→ DE OPGAVE:
Ga verder met de tekst over de ambtshalve inkohiering van de gemeentebelasting en begin direct na de laatste zin ervan.

→ GEKOZEN FRAGMENT:
Artikel 6: Bij gebrek aan aangifte binnen de in artikel 5 gestelde termijn, of in geval van onjuiste, onvolledige of onnauwkeurige aangifte vanwege de belastingplichtige, wordt de belasting overeenkomstig artikel 7 van decreet van 30 mei 2008 ambtshalve ingekohierd volgens de gegevens waarop het gemeentebestuur beschikt, onverminderd het recht van bezwaar en beroep. Voor de belasting ambtshalve wordt gevestigd, brengt het college de belastingplichtige met een aangetekende brief op de hoogte van de redenen waarom ze gebruik maakt van deze procedure, de elementen waarop de belasting is gebaseerd evenals de wijze van bepaling van die elementen en het bedrag van de belasting. De belastingplichtige beschikt over een termijn van dertig kalenderdagen te rekenen van de derde werkdag die volgt op de verzending van die kennisgeving om zijn opmerkingen schriftelijk voor te dragen. Ambtshalve belastingen kunnen geldig worden ingekohierd gedurende een periode van drie jaar, te rekenen vanaf 1 januari van het aanslagjaar. Die termijn van drie jaar wordt met twee jaar verlengd bij overtreding van de belastingverordening met het oogmerk te bedriegen of met de bedoeling schade te berokkenen. Als de belasting ambtshalve is gevestigd, moet de belastingplichtige het bewijs leveren van de juistheid van de door hem ingeroepen elementen. Op de ambtshalve ingekohierde belasting zal een belastingverhoging als volgt worden toegepast en afzonderlijk in het kohier en op het aanslagbiljet worden vermeld, afgezien van het feit of het om een of meerdere overtredingen per jaar gaat: ● 50% van de verschuldigde belasting bij een eerste overtreding; ● 100% van de verschuldigde belasting vanaf de tweede en volgende overtreding. Het bedrag van die belastingverhoging wordt gelijktijdig en samen met de ambtshalve belasting ingekohierd.

→ RIJEN DATASET:
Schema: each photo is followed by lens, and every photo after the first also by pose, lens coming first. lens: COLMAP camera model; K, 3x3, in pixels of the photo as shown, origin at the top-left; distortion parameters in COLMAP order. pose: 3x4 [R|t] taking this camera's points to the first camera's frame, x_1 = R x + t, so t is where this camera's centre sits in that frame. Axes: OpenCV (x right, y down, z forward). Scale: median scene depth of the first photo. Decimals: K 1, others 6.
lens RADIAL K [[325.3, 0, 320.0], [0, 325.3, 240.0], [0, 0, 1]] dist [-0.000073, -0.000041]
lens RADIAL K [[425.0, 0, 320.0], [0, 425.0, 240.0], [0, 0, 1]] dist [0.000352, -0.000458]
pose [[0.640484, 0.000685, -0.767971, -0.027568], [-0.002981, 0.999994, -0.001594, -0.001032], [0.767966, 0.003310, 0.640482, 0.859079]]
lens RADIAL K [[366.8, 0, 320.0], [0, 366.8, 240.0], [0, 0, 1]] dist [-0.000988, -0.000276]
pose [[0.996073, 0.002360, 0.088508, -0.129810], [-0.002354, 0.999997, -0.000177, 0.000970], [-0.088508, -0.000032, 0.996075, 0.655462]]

--

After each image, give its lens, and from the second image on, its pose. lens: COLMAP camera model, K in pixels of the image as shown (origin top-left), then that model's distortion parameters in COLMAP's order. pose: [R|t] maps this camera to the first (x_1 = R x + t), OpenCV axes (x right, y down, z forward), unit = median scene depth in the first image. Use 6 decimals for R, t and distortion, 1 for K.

...

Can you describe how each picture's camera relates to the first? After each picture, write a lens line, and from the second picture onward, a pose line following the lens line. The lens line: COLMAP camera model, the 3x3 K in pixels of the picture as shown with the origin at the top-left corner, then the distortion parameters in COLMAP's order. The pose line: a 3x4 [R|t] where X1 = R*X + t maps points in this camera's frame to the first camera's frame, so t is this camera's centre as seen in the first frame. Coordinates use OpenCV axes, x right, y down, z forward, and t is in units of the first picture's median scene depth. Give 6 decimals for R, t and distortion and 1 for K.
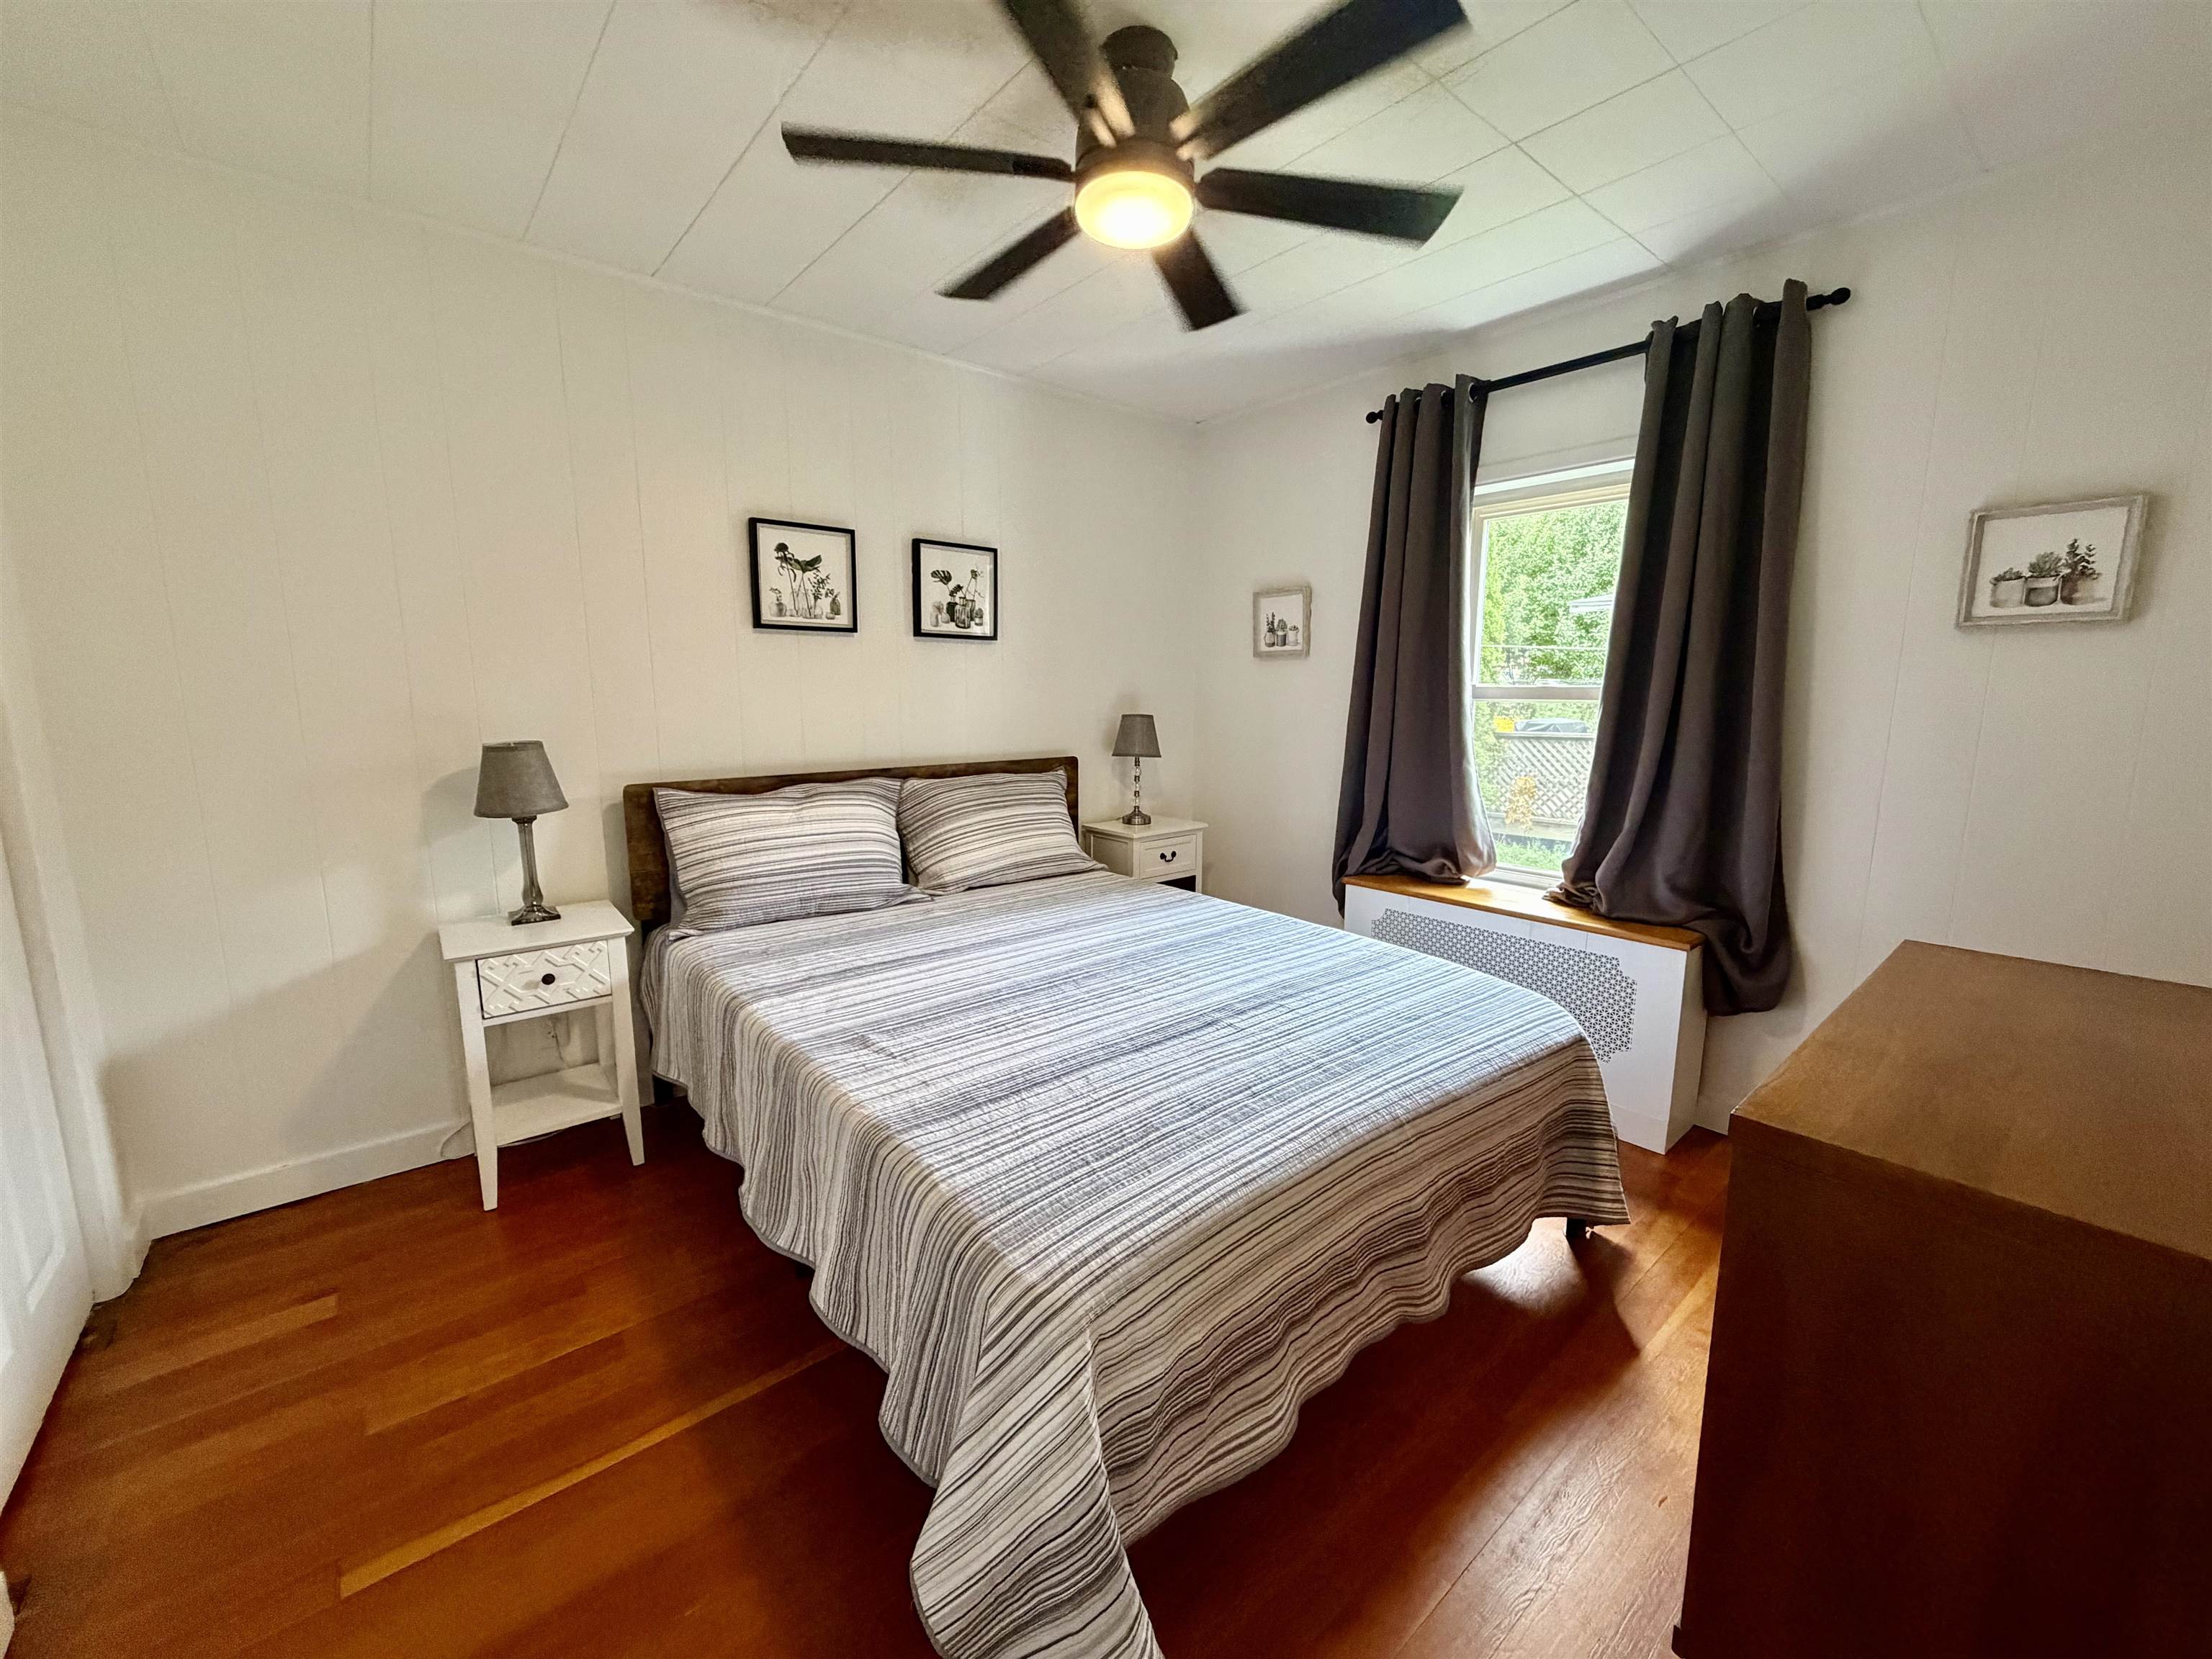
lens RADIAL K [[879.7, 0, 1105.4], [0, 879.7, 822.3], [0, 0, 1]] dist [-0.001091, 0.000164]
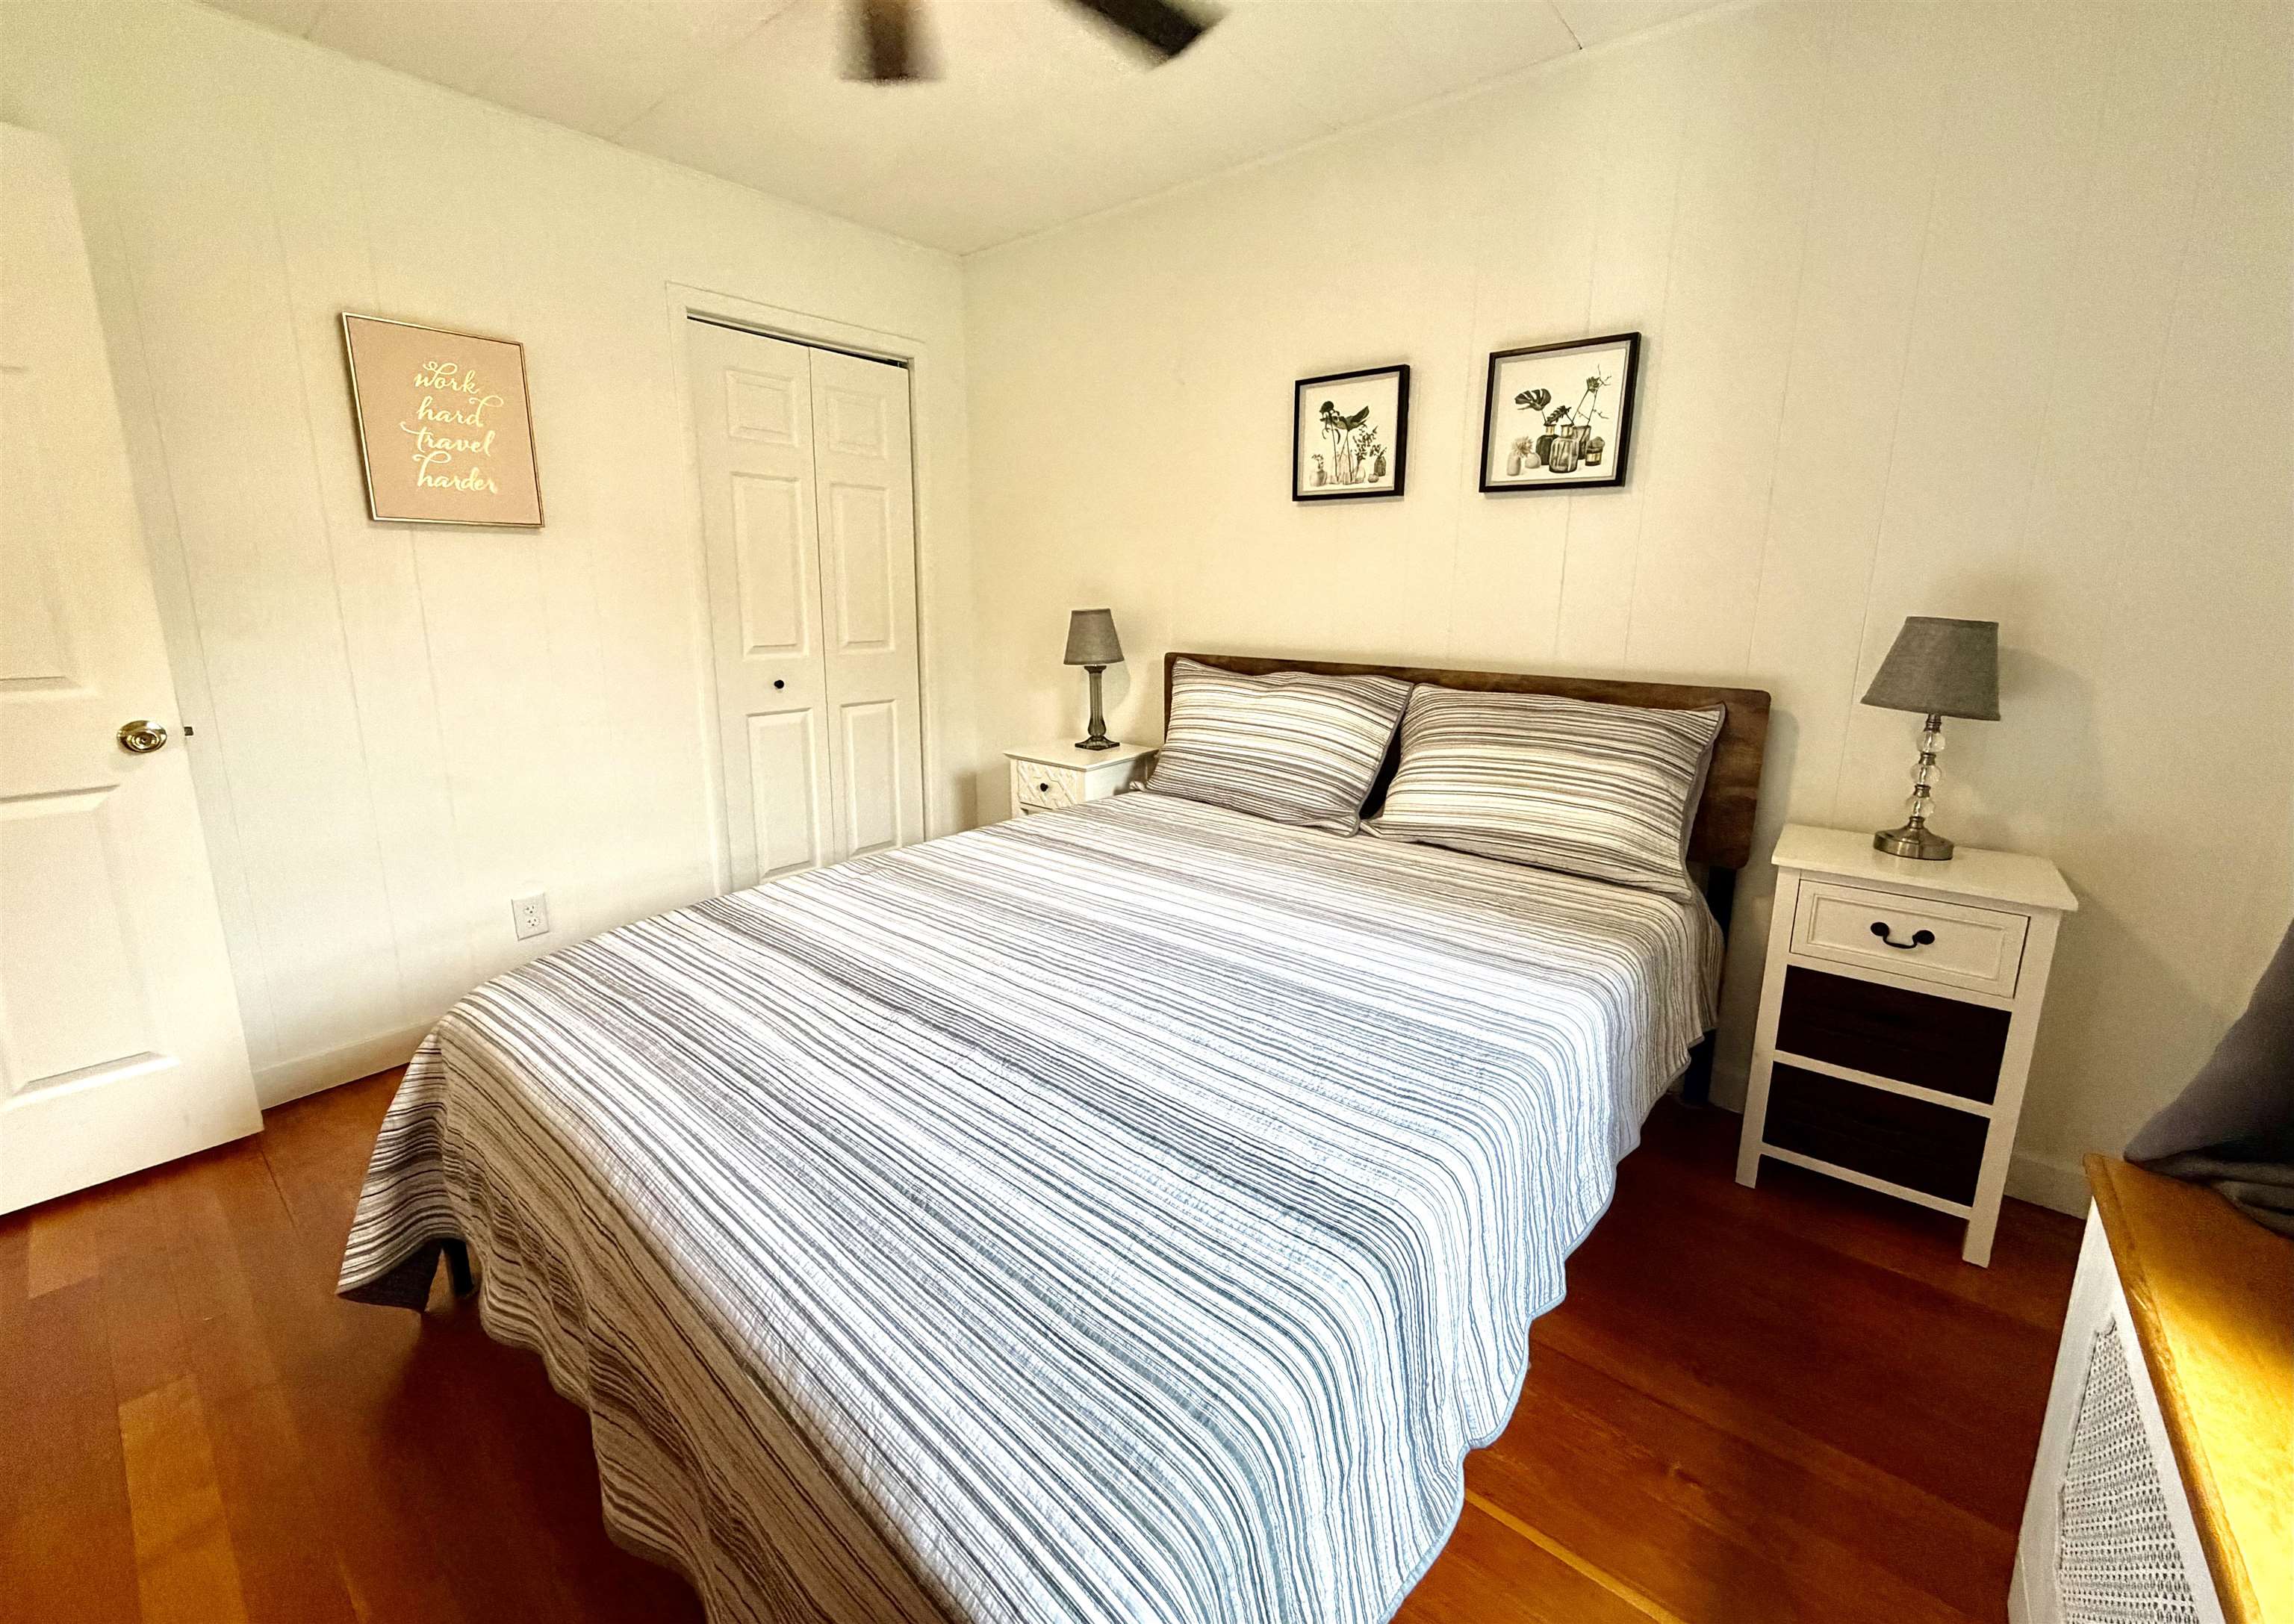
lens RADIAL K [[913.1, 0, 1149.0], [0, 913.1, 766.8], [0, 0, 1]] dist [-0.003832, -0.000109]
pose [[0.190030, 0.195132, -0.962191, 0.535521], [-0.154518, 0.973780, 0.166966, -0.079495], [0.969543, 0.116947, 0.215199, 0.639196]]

→ RESULTAAT OPDRACHT:
Artikel 7: De overtredingen op dit reglement worden vastgesteld door de beëdigde ambtenaren van het gemeentebestuur. De door hen opgestelde processen-verbaal hebben bewijskracht tot bewijs van het tegendeel.

Artikel 8: De belasting wordt ingevorderd door middel van een kohier dat vastgesteld en uitvoerbaar verklaard wordt door het college van burgemeester en schepenen ten laatste op 30 juni van het jaar dat volgt op het aanslagjaar. Het kohier wordt tegen ontvangstbewijs overgemaakt aan de financieel directeur die onverwijld instaat voor de verzending van de aanslagbiljetten. Deze verzending gebeurt zonder kosten voor de belastingplichtigen. Het aanslagbiljet bevat de verzendingsdatum en de gegevens vermeld in het kohier. Als bijlage wordt een beknopte samenvatting toegevoegd van onderhavig reglement.

Artikel 9: De belasting moet betaald worden binnen twee maanden na de toezending van het aanslagbiljet.

Artikel 10: De belastingschuldige of zijn vertegenwoordiger kan tegen een aanslag een bezwaarschrift indienen bij het college van burgemeester en schepenen, die handelt als administratieve overheid. Het bezwaar moet schriftelijk worden ingediend, ondertekend en gemotiveerd zijn en op straffe van verval worden ingediend binnen een termijn van 3 maanden te rekenen vanaf de derde werkdag volgend op de datum van verzending van het aanslagbiljet of vanaf de kennisgeving van de aanslag of vanaf de datum van de contante inning.

Artikel 11: Zonder afbreuk te doen aan de bepalingen van het huidige decreet, zijn de bepalingen van titel VII, hoofdstukken 1, 3, 4, 6 tot en met 9, van het Wetboek van de inkomstenbelastingen en artikelen 126 tot en met 175 van het uitvoeringsbesluit van dat wetboek van toepassing op de provincie- en gemeentebelastingen, voor zover ze niet specifiek de belastingen op de inkomsten betreffen.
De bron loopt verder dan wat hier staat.